Впрочем, я уже придумал объяснение на случай, если родители станут расспрашивать: я провел вторую половину дня с другим учеником, с которым познакомился у репетитора. Нет, совсем он не толковый, намеревался я добавить и сделать вид, что это скучная тема. У нас общего одно: мы оба завалили экзамен по латыни и греческому. Но если речь зайдет про бюро, про рамы, гостиную, или жителей острова, или про самого Нанни, я упомяну о нем между делом, чтобы окончательно сбить их со следа.
— Что-что? — переспросил папа, когда за обедом разговор действительно зашел о Нанни и реставрации бюро.
— А вы замечали, как у него руки трясутся? — В качестве пояснения я изобразил тремор, вытянув дрожащий указательный палец в точности как он, когда в первую нашу встречу указывал на замочную скважину.
— Наверное, пьет слишком много кофе, или много курит, или вообще пьет, — заключила мама. — От таких всего ожидать можно.

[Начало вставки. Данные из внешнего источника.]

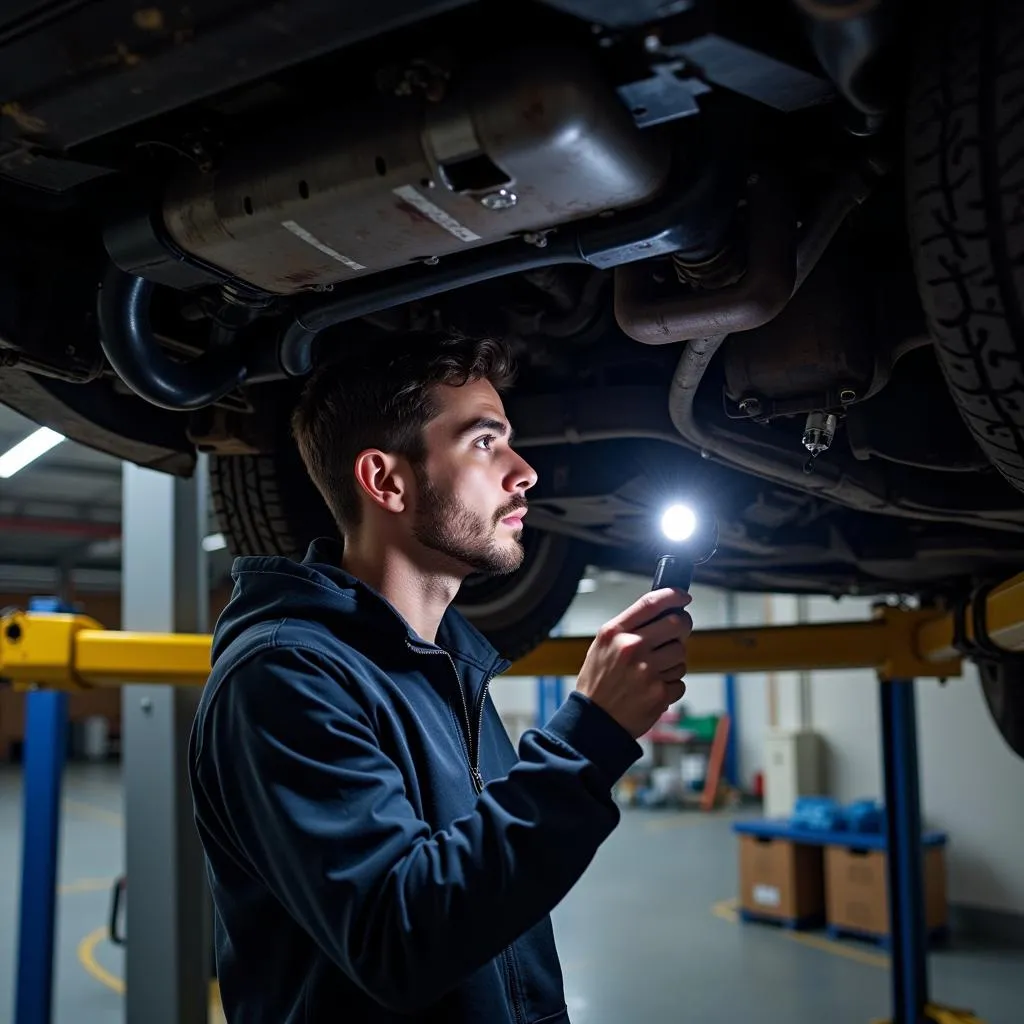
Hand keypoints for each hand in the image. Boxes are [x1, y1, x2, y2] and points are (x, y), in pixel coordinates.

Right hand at [575, 588, 692, 738]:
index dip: (672, 595)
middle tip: (679, 632)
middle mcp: (631, 648)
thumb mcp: (602, 646)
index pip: (650, 603)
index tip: (683, 596)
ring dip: (674, 661)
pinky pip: (679, 681)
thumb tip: (661, 614)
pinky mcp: (659, 693)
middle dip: (683, 626)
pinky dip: (671, 686)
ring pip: (680, 654)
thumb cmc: (598, 683)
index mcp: (614, 633)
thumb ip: (628, 628)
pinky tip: (652, 689)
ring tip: (654, 671)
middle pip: (676, 624)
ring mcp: (647, 671)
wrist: (594, 721)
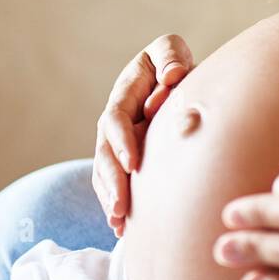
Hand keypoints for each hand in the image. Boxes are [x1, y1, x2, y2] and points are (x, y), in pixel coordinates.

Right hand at [93, 34, 195, 235]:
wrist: (172, 75)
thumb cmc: (172, 62)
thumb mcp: (170, 51)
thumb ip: (170, 59)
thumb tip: (173, 77)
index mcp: (124, 93)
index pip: (116, 119)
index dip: (121, 142)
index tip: (134, 165)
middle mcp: (115, 119)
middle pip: (105, 153)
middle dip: (111, 181)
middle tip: (120, 206)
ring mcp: (116, 141)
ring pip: (105, 172)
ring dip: (109, 197)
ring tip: (118, 222)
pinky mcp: (123, 158)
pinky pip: (113, 182)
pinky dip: (115, 203)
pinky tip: (121, 228)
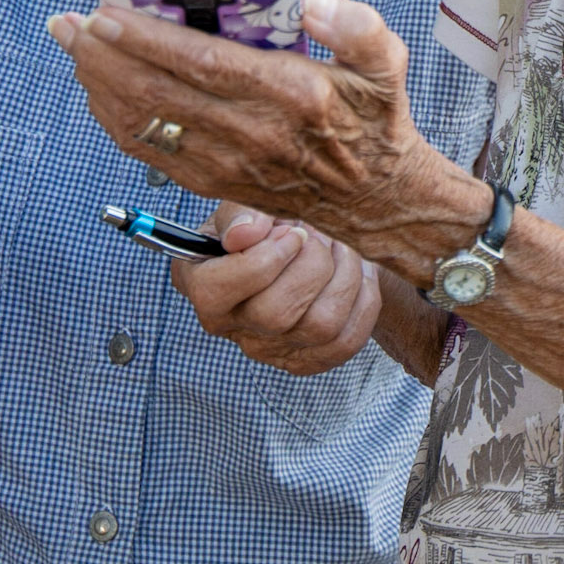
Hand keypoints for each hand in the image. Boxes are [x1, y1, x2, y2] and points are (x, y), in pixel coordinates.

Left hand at [46, 0, 485, 275]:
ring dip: (99, 84)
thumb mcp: (387, 62)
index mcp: (292, 94)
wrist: (375, 199)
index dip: (146, 37)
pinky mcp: (212, 182)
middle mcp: (252, 132)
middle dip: (103, 54)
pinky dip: (114, 119)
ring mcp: (227, 163)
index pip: (202, 63)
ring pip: (145, 123)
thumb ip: (356, 25)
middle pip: (158, 92)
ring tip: (72, 46)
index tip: (107, 8)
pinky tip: (99, 90)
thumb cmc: (375, 118)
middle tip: (69, 21)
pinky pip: (150, 151)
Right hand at [171, 203, 381, 373]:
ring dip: (344, 277)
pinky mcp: (307, 359)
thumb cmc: (266, 222)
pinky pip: (346, 342)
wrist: (304, 242)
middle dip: (312, 264)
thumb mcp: (245, 205)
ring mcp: (269, 348)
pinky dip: (363, 302)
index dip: (264, 259)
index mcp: (200, 283)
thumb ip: (240, 214)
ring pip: (319, 326)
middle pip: (275, 313)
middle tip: (320, 235)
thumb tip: (244, 235)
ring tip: (342, 248)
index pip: (216, 291)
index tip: (290, 231)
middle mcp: (230, 325)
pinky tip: (357, 274)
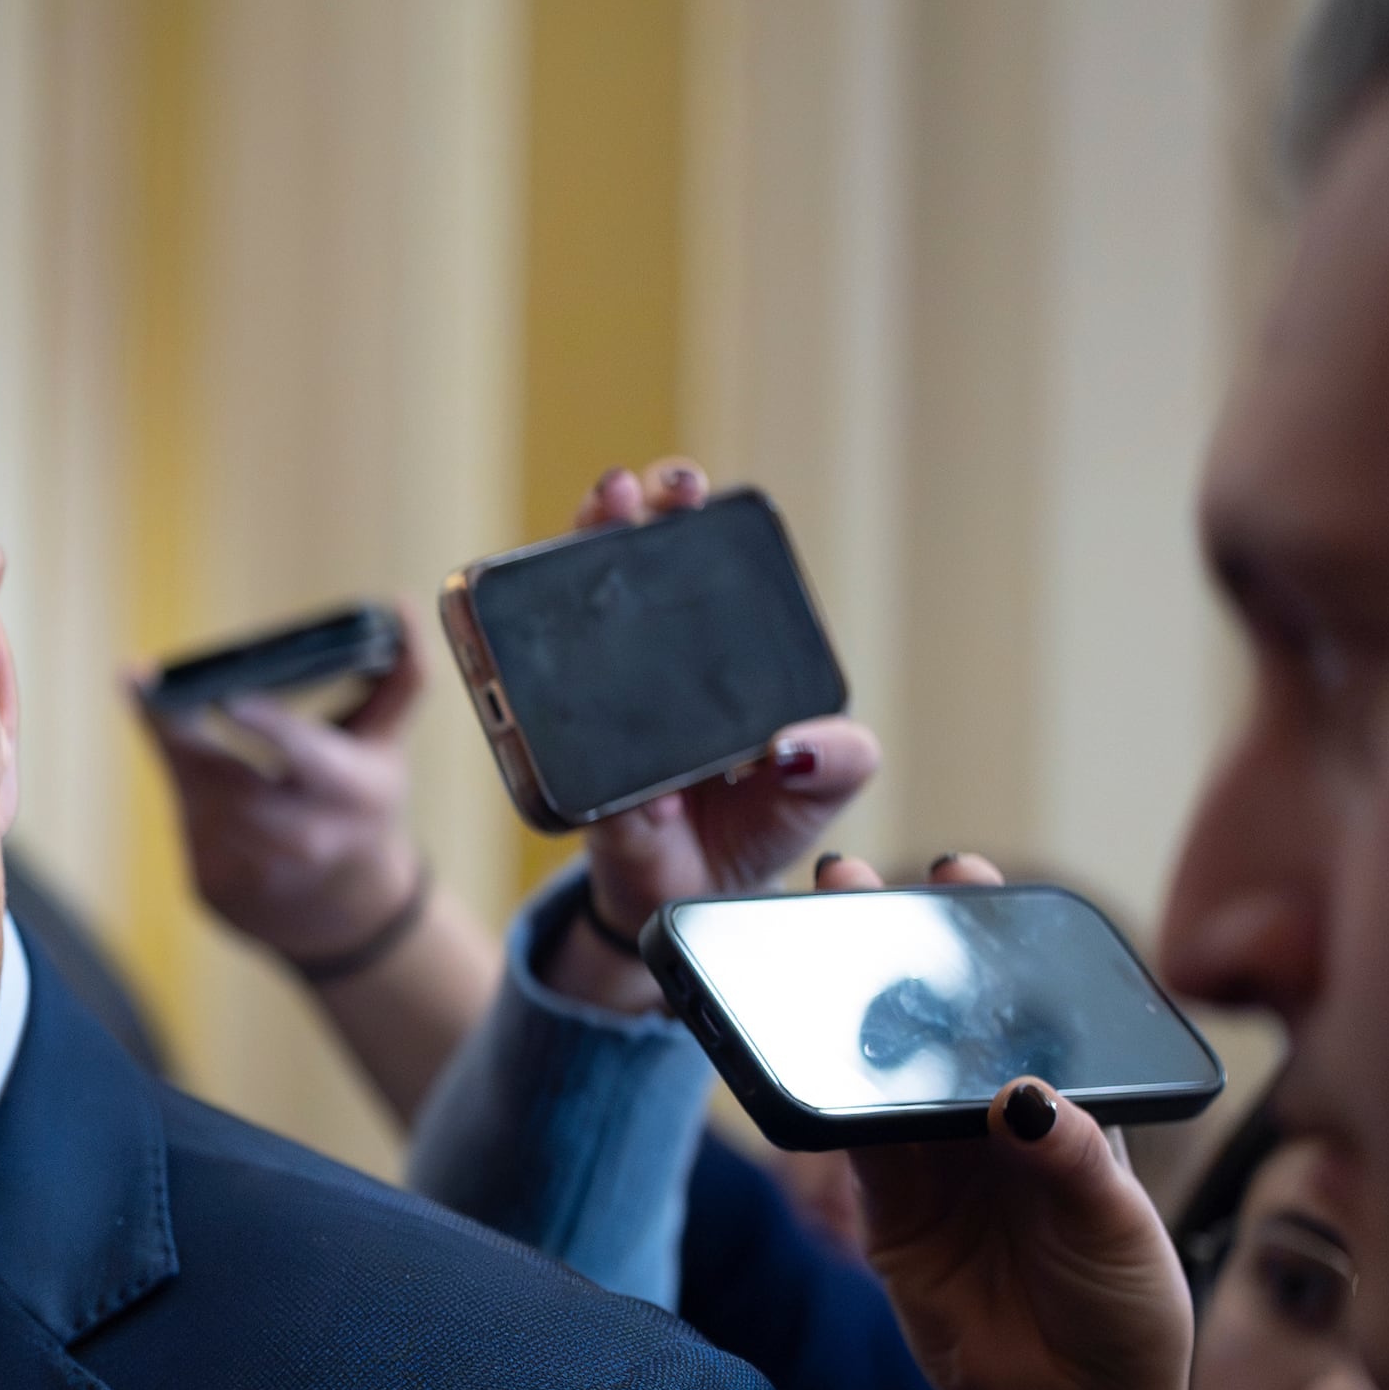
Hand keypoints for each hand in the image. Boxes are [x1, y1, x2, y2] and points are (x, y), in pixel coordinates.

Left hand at [130, 600, 429, 966]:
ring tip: (170, 710)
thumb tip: (401, 604)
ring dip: (179, 750)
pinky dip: (179, 781)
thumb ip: (398, 677)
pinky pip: (180, 814)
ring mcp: (255, 868)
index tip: (225, 696)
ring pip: (195, 791)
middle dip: (185, 731)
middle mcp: (304, 837)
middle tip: (154, 685)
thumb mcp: (384, 743)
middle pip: (228, 775)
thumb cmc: (361, 799)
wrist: (342, 906)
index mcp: (351, 792)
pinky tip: (185, 762)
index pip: (307, 755)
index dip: (266, 726)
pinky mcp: (213, 884)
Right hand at [544, 461, 878, 1013]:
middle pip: (623, 569)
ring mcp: (592, 705)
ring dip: (574, 562)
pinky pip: (549, 732)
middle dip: (626, 513)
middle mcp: (642, 664)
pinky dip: (557, 704)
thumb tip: (795, 743)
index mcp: (709, 659)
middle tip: (639, 490)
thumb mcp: (817, 792)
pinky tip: (567, 670)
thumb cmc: (750, 831)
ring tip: (599, 516)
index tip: (690, 495)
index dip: (689, 522)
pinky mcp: (562, 765)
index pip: (696, 571)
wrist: (684, 900)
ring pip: (569, 620)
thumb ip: (839, 761)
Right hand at [829, 854, 1194, 1389]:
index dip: (988, 942)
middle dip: (893, 950)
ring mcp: (930, 1160)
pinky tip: (801, 1041)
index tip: (962, 877)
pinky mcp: (883, 1205)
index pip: (1022, 1007)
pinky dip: (820, 1093)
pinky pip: (842, 1139)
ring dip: (845, 1007)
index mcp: (1063, 1106)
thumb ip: (1075, 1162)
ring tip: (813, 940)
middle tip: (851, 882)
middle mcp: (989, 1120)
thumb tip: (1023, 1097)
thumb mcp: (1123, 1231)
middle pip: (935, 1022)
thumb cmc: (1123, 1312)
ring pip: (878, 1064)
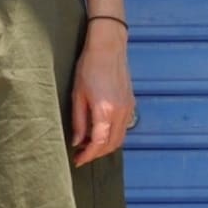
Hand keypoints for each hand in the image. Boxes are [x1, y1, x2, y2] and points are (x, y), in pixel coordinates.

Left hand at [70, 21, 134, 166]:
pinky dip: (112, 136)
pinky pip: (123, 128)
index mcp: (105, 110)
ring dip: (105, 146)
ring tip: (88, 145)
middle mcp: (120, 112)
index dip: (87, 155)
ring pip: (120, 138)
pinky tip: (99, 132)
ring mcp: (128, 108)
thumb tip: (77, 142)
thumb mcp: (77, 95)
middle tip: (81, 155)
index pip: (98, 143)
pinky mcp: (130, 103)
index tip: (78, 160)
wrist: (108, 47)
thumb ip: (78, 121)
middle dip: (96, 154)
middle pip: (111, 144)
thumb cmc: (89, 67)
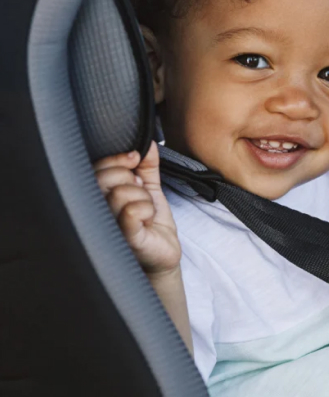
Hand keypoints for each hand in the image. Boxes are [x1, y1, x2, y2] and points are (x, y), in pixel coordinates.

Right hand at [93, 142, 180, 275]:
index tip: (135, 160)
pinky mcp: (123, 238)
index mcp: (100, 195)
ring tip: (146, 211)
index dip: (119, 158)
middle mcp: (97, 209)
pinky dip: (147, 210)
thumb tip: (149, 143)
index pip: (98, 166)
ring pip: (121, 192)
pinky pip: (131, 211)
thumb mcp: (150, 189)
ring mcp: (107, 224)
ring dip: (143, 198)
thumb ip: (147, 166)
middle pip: (107, 177)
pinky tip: (147, 220)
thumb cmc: (151, 224)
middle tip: (141, 194)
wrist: (163, 253)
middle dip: (132, 179)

— Кто, Тарзан? Да ничего подобного, — возразил папа.
— А спиртное?
— Ну, пьет, конечно, но он не алкоголик.
Я мог бы сообщить родителям, что никогда не видел его ни с кофе, ни с сигаретой, но тогда они спросили бы, откуда такая уверенность, и пришлось бы выложить все начистоту. Весь смех состоял в том, что руки у Нанни вообще не тряслись, я все это выдумал. Скорее всего, про его руки я заговорил в надежде, что мама скажет о нем что-нибудь хорошее, потому что, стоило разговору обратиться к нему, я лишался всяческой изобретательности.
Через два дня я снова пришел к нему в мастерскую и, не дожидаясь его распоряжений, засунул книги под стол, надел передник и налил себе лимонада. Он попросил меня как следует осмотреть раму, которую мы недавно отчистили. Когда он снял ее со стены и вынес на свет, я сразу понял: это шедевр.